**TRY IT:** Continue the passage on the pain rehabilitation program study from its last sentence, leaving the listing aside.

-------- EXTRACT TO READ --------

As evidence of pain rehabilitation grows, further research is needed to identify critical program components for meaningful improvement. Pain rehabilitation is time- and resource-intensive and, therefore, not a viable option for all patients with chronic pain. An important endeavor will be to identify options for adaptations of pain rehabilitation that are briefer or otherwise more accessible but still preserve pain rehabilitation’s positive outcomes.
The results of this study should be interpreted in the context of certain limitations; most notably, the lack of a control group or long-term follow-up data. We are currently evaluating outcomes from a control group to compare to patients in the pain rehabilitation program. Still, as noted in other pain rehabilitation literature, each patient’s pretreatment data can be considered a representation of their functioning after trying many conventional pain treatment options. Long-term follow-up data was not included in the current study because of the fairly new status of MUSC’s PRP. Long-term outcomes have been previously published (Patrick et al., 2004; Townsend et al., 2008), and we are currently engaged in prospectively following our patients to assess pain severity, pain interference, QOL, and opioid usage over a 12-month period. Additionally, individuals with severe and/or unstable OUD were excluded from participation in the PRP, so results may not generalize to this population. More broadly, conclusions from this study are limited by its observational nature and possible selection bias, in that those who choose to participate in a pain rehabilitation program may have unknown, important differences from those who do not; thus, results may not generalize to all individuals with chronic pain.

-------- INFORMATION GIVEN --------

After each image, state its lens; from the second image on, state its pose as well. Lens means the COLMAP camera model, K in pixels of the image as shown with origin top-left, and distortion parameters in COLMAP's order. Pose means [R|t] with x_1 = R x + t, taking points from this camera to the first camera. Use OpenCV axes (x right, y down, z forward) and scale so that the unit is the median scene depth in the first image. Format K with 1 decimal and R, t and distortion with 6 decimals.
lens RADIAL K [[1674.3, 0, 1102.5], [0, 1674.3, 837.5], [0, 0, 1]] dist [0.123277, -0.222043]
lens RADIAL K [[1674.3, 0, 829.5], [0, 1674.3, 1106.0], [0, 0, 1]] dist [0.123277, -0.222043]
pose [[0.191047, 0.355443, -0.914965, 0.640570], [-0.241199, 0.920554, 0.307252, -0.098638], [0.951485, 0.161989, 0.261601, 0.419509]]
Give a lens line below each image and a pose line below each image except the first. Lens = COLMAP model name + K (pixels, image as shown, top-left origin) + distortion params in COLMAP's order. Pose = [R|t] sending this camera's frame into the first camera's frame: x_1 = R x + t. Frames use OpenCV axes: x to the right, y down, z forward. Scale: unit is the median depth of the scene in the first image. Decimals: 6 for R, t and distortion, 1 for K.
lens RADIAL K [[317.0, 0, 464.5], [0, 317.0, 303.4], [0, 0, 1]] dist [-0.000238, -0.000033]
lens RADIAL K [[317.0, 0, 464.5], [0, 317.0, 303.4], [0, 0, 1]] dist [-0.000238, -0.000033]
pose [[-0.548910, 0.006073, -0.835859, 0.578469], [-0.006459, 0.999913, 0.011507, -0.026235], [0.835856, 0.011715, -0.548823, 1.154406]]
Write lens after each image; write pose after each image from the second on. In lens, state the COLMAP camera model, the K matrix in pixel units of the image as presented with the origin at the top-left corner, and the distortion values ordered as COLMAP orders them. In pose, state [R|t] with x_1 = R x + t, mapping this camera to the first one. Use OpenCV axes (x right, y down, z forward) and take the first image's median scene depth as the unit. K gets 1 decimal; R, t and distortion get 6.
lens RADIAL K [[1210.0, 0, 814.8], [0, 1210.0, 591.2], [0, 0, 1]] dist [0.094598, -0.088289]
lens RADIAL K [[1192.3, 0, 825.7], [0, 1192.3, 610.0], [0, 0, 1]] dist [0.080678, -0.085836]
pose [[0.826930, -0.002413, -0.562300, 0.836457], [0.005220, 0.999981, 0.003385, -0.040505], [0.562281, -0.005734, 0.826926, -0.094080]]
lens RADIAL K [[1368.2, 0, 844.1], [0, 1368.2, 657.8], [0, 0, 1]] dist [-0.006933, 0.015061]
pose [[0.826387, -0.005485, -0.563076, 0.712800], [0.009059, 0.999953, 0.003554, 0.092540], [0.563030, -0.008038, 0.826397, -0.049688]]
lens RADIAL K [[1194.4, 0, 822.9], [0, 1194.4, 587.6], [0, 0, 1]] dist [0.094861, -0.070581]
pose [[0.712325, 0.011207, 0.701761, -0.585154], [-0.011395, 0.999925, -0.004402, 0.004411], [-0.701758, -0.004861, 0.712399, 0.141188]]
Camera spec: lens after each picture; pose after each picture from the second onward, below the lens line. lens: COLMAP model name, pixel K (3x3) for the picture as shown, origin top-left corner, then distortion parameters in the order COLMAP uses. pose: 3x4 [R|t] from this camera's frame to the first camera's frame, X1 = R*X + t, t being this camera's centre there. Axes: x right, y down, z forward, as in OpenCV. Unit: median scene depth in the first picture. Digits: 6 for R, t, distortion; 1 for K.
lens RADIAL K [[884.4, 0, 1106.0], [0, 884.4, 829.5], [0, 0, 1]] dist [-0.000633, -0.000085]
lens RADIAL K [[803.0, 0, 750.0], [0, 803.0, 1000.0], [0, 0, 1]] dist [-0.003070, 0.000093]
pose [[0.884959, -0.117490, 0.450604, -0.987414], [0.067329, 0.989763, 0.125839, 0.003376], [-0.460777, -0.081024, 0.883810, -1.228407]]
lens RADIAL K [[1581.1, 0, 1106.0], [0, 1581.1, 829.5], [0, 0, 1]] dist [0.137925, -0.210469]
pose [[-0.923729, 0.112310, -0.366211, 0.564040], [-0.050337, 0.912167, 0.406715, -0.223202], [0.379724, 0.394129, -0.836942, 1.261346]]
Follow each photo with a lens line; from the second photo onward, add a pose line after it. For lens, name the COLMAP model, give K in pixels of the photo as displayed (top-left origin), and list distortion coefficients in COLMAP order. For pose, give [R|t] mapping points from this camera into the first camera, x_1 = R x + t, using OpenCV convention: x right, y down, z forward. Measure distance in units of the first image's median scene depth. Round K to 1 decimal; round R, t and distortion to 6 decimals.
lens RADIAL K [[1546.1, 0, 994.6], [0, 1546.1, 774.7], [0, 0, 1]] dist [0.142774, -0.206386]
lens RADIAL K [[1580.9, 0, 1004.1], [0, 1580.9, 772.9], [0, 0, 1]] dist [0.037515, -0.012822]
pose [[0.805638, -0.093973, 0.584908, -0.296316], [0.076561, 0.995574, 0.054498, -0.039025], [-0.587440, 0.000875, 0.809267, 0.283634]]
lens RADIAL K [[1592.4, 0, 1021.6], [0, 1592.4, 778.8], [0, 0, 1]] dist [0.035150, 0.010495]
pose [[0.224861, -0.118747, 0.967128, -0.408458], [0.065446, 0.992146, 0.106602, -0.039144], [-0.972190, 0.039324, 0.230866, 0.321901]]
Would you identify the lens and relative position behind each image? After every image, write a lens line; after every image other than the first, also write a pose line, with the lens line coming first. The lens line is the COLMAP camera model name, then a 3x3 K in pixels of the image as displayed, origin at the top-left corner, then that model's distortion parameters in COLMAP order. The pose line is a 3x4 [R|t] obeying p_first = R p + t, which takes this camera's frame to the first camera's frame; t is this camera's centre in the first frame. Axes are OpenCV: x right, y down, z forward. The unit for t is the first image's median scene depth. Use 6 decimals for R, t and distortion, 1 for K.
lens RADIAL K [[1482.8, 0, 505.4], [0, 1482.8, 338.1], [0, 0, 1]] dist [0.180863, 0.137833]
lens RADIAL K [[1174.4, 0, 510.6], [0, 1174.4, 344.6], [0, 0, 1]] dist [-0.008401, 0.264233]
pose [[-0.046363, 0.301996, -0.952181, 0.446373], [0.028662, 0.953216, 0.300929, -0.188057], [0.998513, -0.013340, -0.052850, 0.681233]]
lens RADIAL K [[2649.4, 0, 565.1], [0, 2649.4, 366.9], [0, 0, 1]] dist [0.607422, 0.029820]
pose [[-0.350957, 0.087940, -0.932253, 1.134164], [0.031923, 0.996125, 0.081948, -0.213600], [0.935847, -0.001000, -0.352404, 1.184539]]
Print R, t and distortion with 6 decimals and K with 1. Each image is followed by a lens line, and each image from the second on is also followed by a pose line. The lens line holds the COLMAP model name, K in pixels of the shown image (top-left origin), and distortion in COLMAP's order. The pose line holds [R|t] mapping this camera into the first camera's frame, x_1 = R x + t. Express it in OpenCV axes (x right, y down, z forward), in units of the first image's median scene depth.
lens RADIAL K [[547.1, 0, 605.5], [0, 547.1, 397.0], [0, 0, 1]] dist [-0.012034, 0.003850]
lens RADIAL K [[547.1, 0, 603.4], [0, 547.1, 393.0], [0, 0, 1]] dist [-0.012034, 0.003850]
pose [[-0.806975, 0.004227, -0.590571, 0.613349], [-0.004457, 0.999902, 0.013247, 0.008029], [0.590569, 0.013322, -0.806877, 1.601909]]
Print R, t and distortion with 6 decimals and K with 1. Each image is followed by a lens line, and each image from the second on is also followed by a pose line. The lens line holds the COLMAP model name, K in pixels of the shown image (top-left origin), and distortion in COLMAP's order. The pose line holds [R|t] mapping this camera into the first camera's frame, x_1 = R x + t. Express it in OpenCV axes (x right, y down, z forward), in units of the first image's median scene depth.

--------

**RESULT:**
Conclusion
The chronic pain and opioid public health crises are separate but inextricably linked and, therefore, require multipronged, coordinated efforts to be sufficiently addressed. Changing prescribing practices, that is, increasing opioid tapers and reducing new prescriptions, is not a sufficient approach on its own, and may in fact exacerbate suffering among patients with chronic pain who are left feeling “stuck.” Based on findings in this study, pain rehabilitation should continue to be “rediscovered” as an evidence-based approach to treat pain and suffering, while also offering a prevention-based opportunity for reducing opioid-related risk.
Public Significance Statement.
This study supports the dual power of multidisciplinary pain rehabilitation as a viable intervention to address the dual crises of chronic pain and opioid-related risks. Additionally, it highlights the key role of health psychologists on pain rehabilitation teams.
Acknowledgments
The authors would like to express sincere gratitude to Christopher Sletten who has generously offered his time and expertise to help us model the Medical University of South Carolina Pain Rehabilitation Program (MUSC PRP) on the successful Mayo Clinic PRP. We also thank all faculty members in the Behavioral Medicine clinic for their involvement in building the MUSC PRP. Finally, we would like to acknowledge the hard work of our current and prior program coordinators, Alexis M. Wilson, Kayla Whaley, and Annabel Franz.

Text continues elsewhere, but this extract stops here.